(TASK DATA begins)
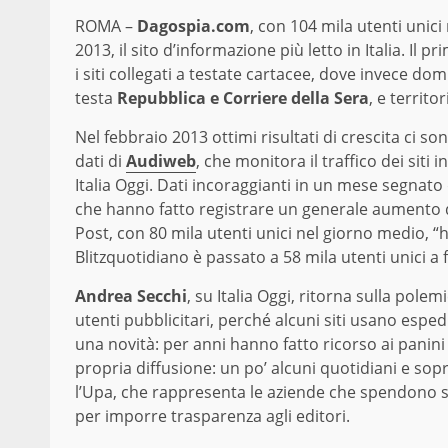
ROMA –
Dagospia.com
, con 104 mila utenti unici
2013, il sito d’informazione più letto in Italia. Il 
i siti collegati a testate cartacee, dove invece do
testa
Repubblica e Corriere della Sera
, e territo
Nel febbraio 2013 ottimi risultati di crescita ci so
dati di
Audiweb
, che monitora il traffico dei siti 
Italia Oggi. Dati incoraggianti in un mese segnato d
che hanno fatto registrare un generale aumento del
Post, con 80 mila utenti unici nel giorno medio, 
Blitzquotidiano è passato a 58 mila utenti unici a
Andrea Secchi
, su Italia Oggi, ritorna sulla pole
utenti pubblicitari, perché alcuni siti usano espe
una novità: per anni hanno fatto ricorso ai panin
propria diffusione: un po’ alcuni quotidiani e soprat
l’Upa, che rappresenta le aziende che spendono sol
per imporre trasparenza agli editori.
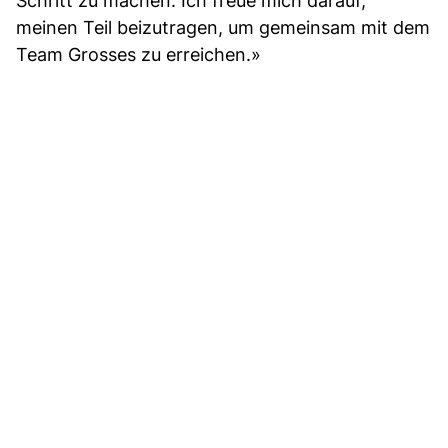
Schritt zu machen. Ich freue mich darauf,
meinen Teil beizutragen, um gemeinsam mit dem
Team Grosses zu erreichen.»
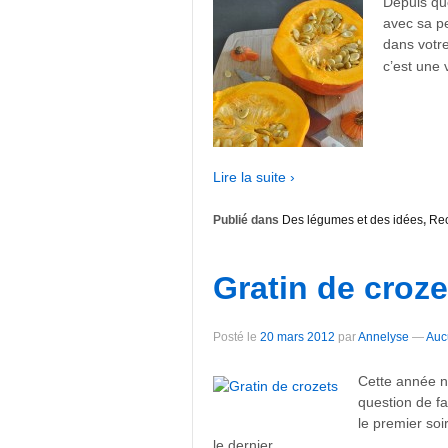
Depuis qu
avec sa pe
dans votre
c’est une 
Lire la suite ›
Publié dans
Des légumes et des idées
,
Rec
Gratin de croze
Posté le
20 mars 2012
par
Annelyse
—
Auc
Cette année n
question de fai
le premier soi
…
le dernier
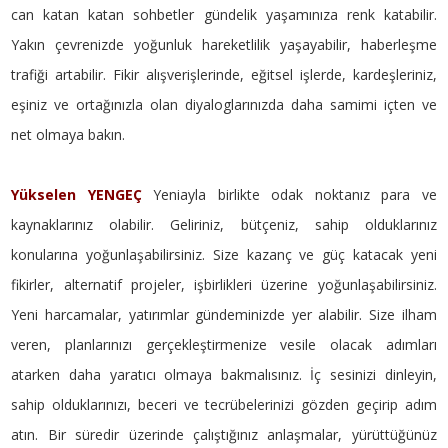
can katan katan sohbetler gündelik yaşamınıza renk katabilir.
Yakın çevrenizde yoğunluk hareketlilik yaşayabilir, haberleşme
trafiği artabilir. Fikir alışverişlerinde, eğitsel işlerde, kardeşleriniz,
eşiniz ve ortağınızla olan diyaloglarınızda daha samimi içten ve
net olmaya bakın.
Yükselen YENGEÇ
Yeniayla birlikte odak noktanız para ve
kaynaklarınız olabilir. Geliriniz, bütçeniz, sahip olduklarınız
konularına yoğunlaşabilirsiniz. Size kazanç ve güç katacak yeni
fikirler, alternatif projeler, işbirlikleri üzerine yoğunlaşabilirsiniz.
Yeni harcamalar, yatırımlar gündeminizde yer alabilir. Size ilham
veren, planlarınızı gerçekleştirmenize vesile olacak adımları
atarken daha yaratıcı olmaya bakmalısınız. İç sesinizi dinleyin,
sahip olduklarınızı, beceri ve tecrübelerinizi gözden geçirip adım
atın. Bir süredir üzerinde çalıştığınız anlaşmalar, yürüttüğünüz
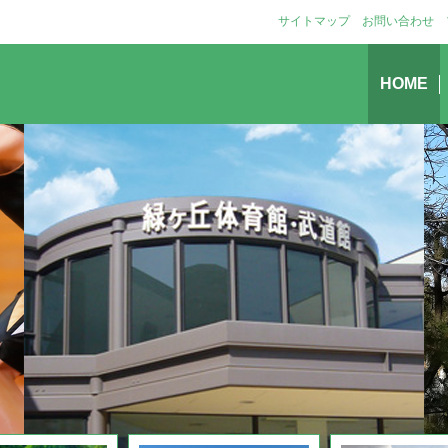
サイトマップ
お問い合わせ
HOME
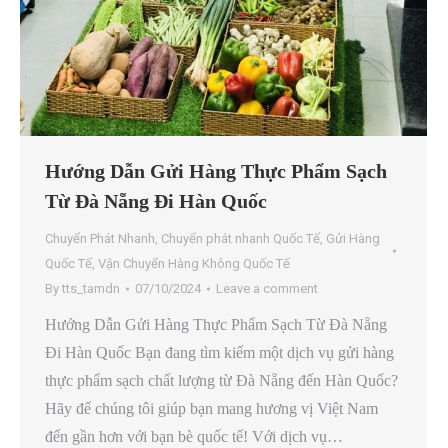
Hướng Dẫn Gửi Hàng Thực Phẩm Sạch
Từ Đà Nẵng Đi Hàn Quốc
Chuyển Phát Nhanh
,
Chuyển phát nhanh Quốc Tế
,
Gửi Hàng
Quốc Tế
,
Vận Chuyển Hàng Không Quốc Tế
By
tts_tamdn
07/10/2024
Leave a comment
Hướng Dẫn Gửi Hàng Thực Phẩm Sạch Từ Đà Nẵng
Đi Hàn Quốc Bạn đang tìm kiếm một dịch vụ gửi hàng
thực phẩm sạch chất lượng từ Đà Nẵng đến Hàn Quốc?
Hãy để chúng tôi giúp bạn mang hương vị Việt Nam
đến gần hơn với bạn bè quốc tế! Với dịch vụ…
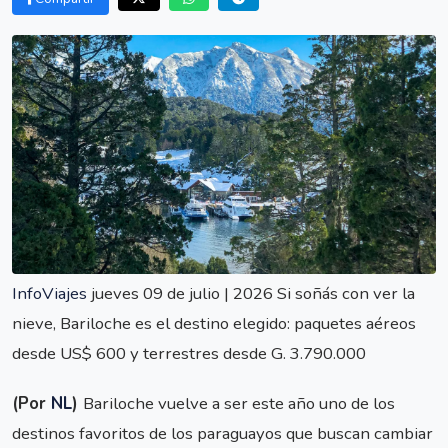
InfoViajes
jueves 09 de julio | 2026 Si soñás con ver la
nieve, Bariloche es el destino elegido: paquetes aéreos
desde US$ 600 y terrestres desde G. 3.790.000
(Por
NL
)
Bariloche vuelve a ser este año uno de los
destinos favoritos de los paraguayos que buscan cambiar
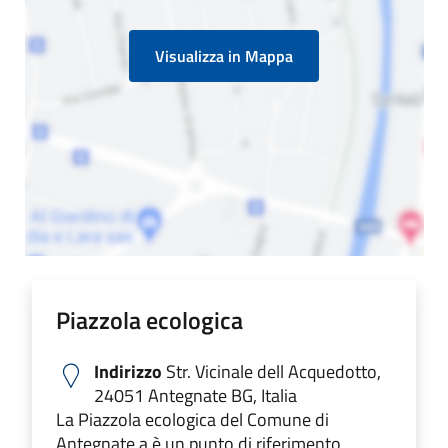
Visualizza in Mappa
Piazzola ecologica
Indirizzo
Str. Vicinale dell Acquedotto,
24051 Antegnate BG, Italia
La Piazzola ecologica del Comune di
Antegnate a è un punto di riferimento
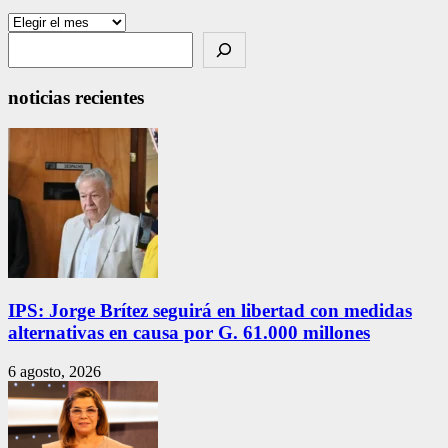
Archivos
Search
noticias recientes
IPS: Jorge Brítez seguirá en libertad con medidas
alternativas en causa por G. 61.000 millones
6 agosto, 2026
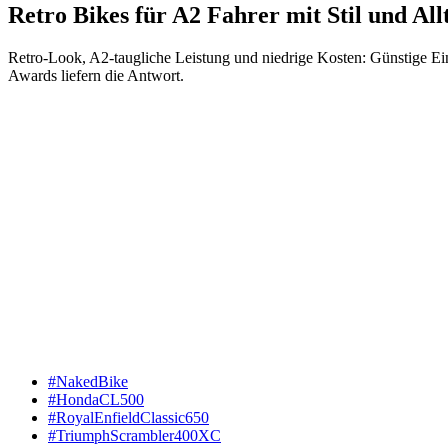
Retro Bikes für A2 Fahrer mit Stil und All
Retro-Look, A2-taugliche Leistung und niedrige Kosten: Günstige Ei
Awards liefern die Antwort.
#NakedBike
#HondaCL500
#RoyalEnfieldClassic650
#TriumphScrambler400XC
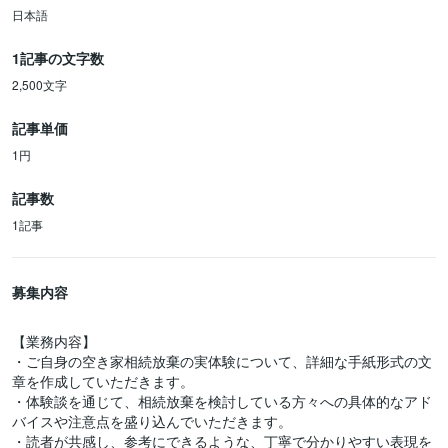
日本語
1記事の文字数
2,500文字
記事単価
1円
記事数
1記事
募集内容
【業務内容】
・ご自身の空き家相続放棄の実体験について、詳細な手紙形式の文
章を作成していただきます。
・体験談を通じて、相続放棄を検討している方々への具体的なアド
バイスや注意点を盛り込んでいただきます。
・読者が共感し、参考にできるような、丁寧で分かりやすい表現を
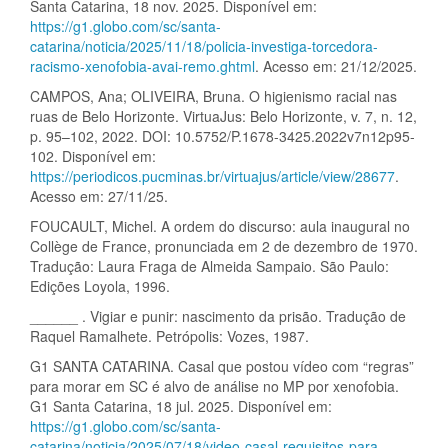
Santa Catarina, 18 nov. 2025. Disponível em:
https://g1.globo.com/sc/santa-
catarina/noticia/2025/11/18/policia-investiga-torcedora-
racismo-xenofobia-avai-remo.ghtml
. Acesso em: 21/12/2025.
CAMPOS, Ana; OLIVEIRA, Bruna. O higienismo racial nas
ruas de Belo Horizonte. VirtuaJus: Belo Horizonte, v. 7, n. 12,
p. 95–102, 2022. DOI: 10.5752/P.1678-3425.2022v7n12p95-
102. Disponível em:
https://periodicos.pucminas.br/virtuajus/article/view/28677
.
Acesso em: 27/11/25.
FOUCAULT, Michel. A ordem do discurso: aula inaugural no
Collège de France, pronunciada em 2 de dezembro de 1970.
Tradução: Laura Fraga de Almeida Sampaio. São Paulo:
Edições Loyola, 1996.
______ . Vigiar e punir: nascimento da prisão. Tradução de
Raquel Ramalhete. Petrópolis: Vozes, 1987.
G1 SANTA CATARINA. Casal que postou vídeo com “regras”
para morar em SC é alvo de análise no MP por xenofobia.
G1 Santa Catarina, 18 jul. 2025. Disponível em:
https://g1.globo.com/sc/santa-
catarina/noticia/2025/07/18/video-casal-requisitos-para-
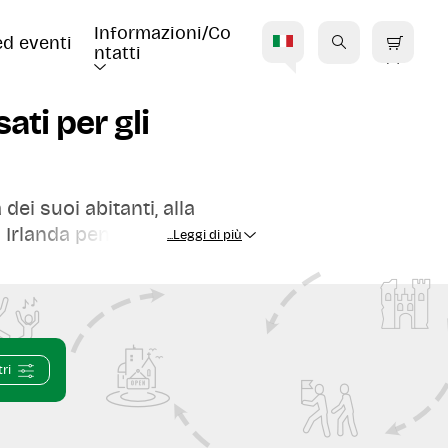
Informazioni/Co
ed eventi
ntatti
I
ati per gli
dei suoi abitanti, alla
 Irlanda pensati per gli
...Leggi di più
tri
tello
nel Kerry, queste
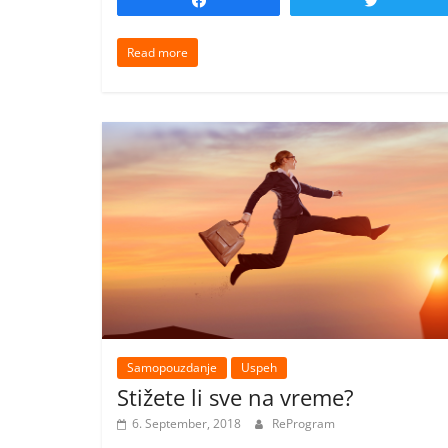
Share
Tweet
Read more
Samopouzdanje
Uspeh
Stižete li sve na vreme?
6. September, 2018
ReProgram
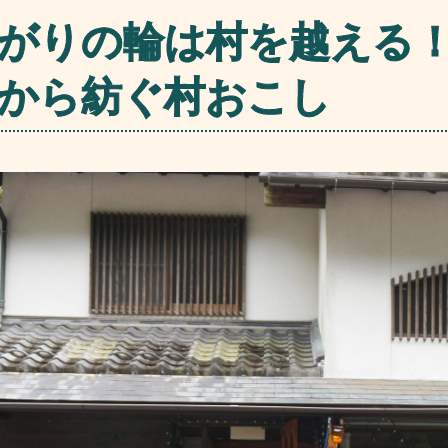
がりの輪は村を越える！
から紡ぐ村おこし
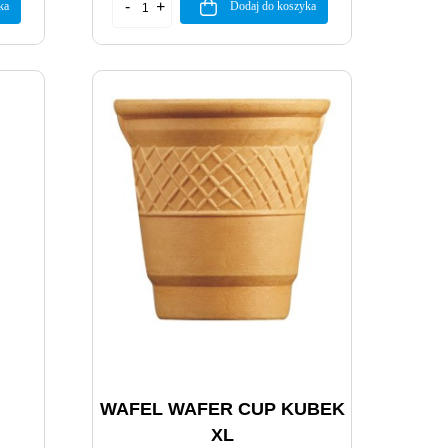
ka
Dodaj do koszyka
WAFEL WAFER CUP KUBEK
XL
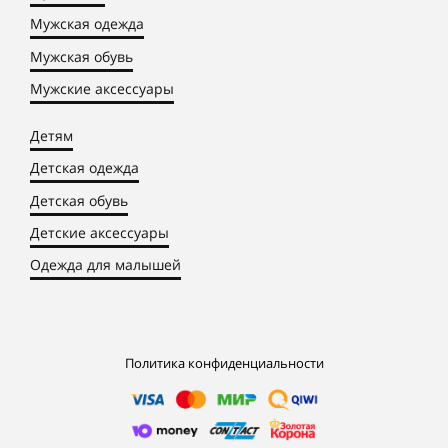
Мужская одежда
Мужская обувь
Мужские аксессуары
Детям
Детская одежда
Детская обувь
Детские аксессуары
Одежда для малышей
Политика конфиденциальности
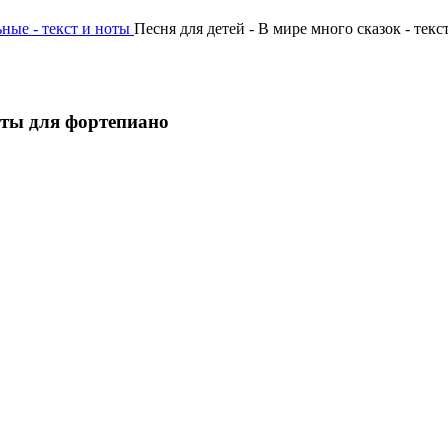
ьные - текст и ноты
Песня для детей - В мире много сказок - тек
ноты для фортепиано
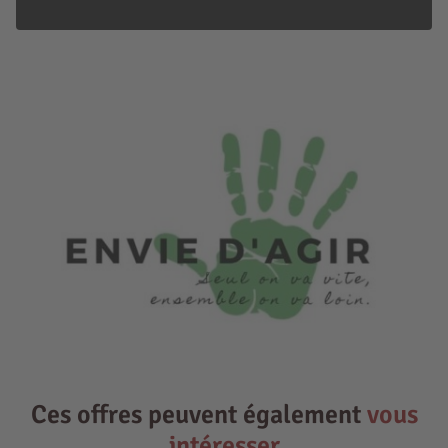
Ces offres peuvent également
vous
intéresser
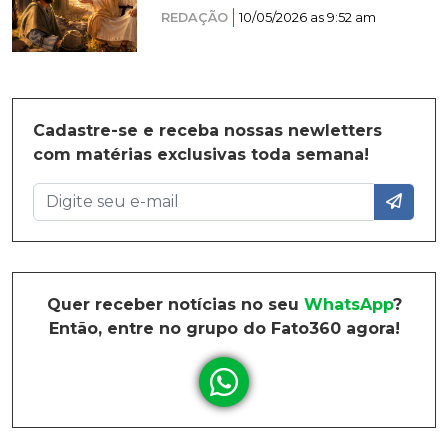
REDAÇÃO
10/05/2026 as 9:52 am
Cadastre-se e receba nossas newletters
com matérias exclusivas toda semana!
Quer receber notícias no seu
WhatsApp
?
Então, entre no grupo do Fato360 agora!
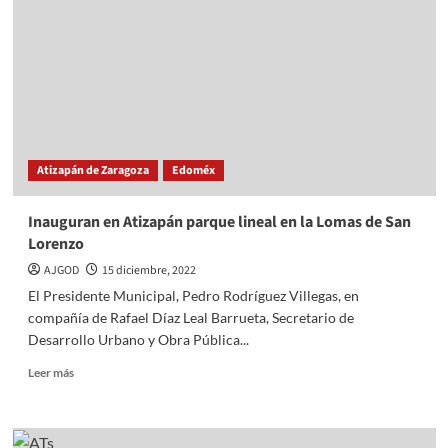
del
Miércoles
Ciudadano
en
Atizapán
Atizapán de Zaragoza
Edoméx
Inauguran en Atizapán parque lineal en la Lomas de San
Lorenzo
AJGOD
15 diciembre, 2022
El Presidente Municipal, Pedro Rodríguez Villegas, en
compañía de Rafael Díaz Leal Barrueta, Secretario de
Desarrollo Urbano y Obra Pública...
Read
Leer más
more
about
Inauguran
en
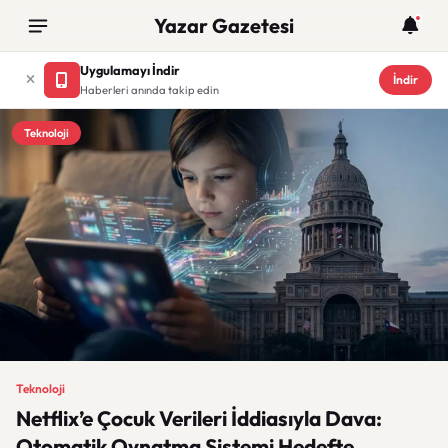
Yazar Gazetesi
Uygulamayı İndir
İndir
Haberleri anında takip edin
Teknoloji
Teknoloji
Netflix’e Çocuk Verileri İddiasıyla Dava:
Otomatik Oynatma Sistemi Hedefte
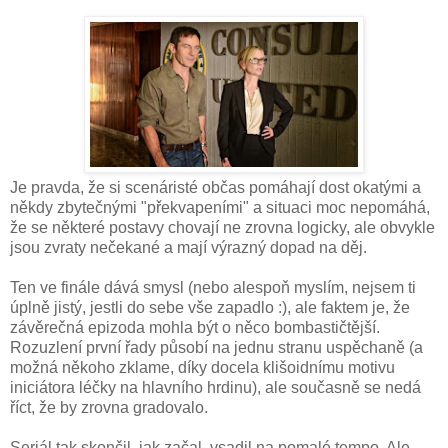
Je pravda, že si scenáristé občas pomáhají dost okatými a
někdy zbytečnými "překvapeními" a situaci moc nepomáhá,
že se některé postavy chovají ne zrovna logicky, ale obvykle
jsou zvraty nečekané a mají výrazný dopad na děj.
Ten ve finále dává smysl (nebo alespoň myslím, nejsem ti
úplně jistý, jestli do sebe vše zapadlo :), ale faktem je, že
závěrečná epizoda mohla být o něco bombastičtější.
Rozuzlení první řady působí na jednu stranu uspěchaně (a
možná někoho zklame, díky docela klišoidnímu motivu
iniciátora léčky na hlavního hrdinu), ale současně se nedá
říct, že by zrovna gradovalo.
Seriál tak skončil, jak začal, vsadil na pomalé tempo. Ale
(TASK DATA ends)
Print the data starting at the line that contains "がりの輪は村を越える！" and ending after the line that contains "Então, entre no grupo do Fato360 agora!". Leave the pictures out.

がりの輪は村を越える！
から紡ぐ村おこし
ka
Dodaj do koszyka
WAFEL WAFER CUP KUBEK
XL
Мужская одежда
Мужская обувь
Мужские аксессуары
Детям
Детская одежда
Детская обувь
Детские аксессуары
Одежда для малышей
Политика конфиденциальности
ьные - текст и ноты
Песня для детей - В мире много сказок - тек
ноты для фортепиано
Ces offres peuvent également
vous
intéresser
REDAÇÃO
10/05/2026 as 9:52 am
Cadastre-se e receba nossas newletters
com matérias exclusivas toda semana!
Quer receber notícias no seu
WhatsApp
?
Então, entre no grupo do Fato360 agora!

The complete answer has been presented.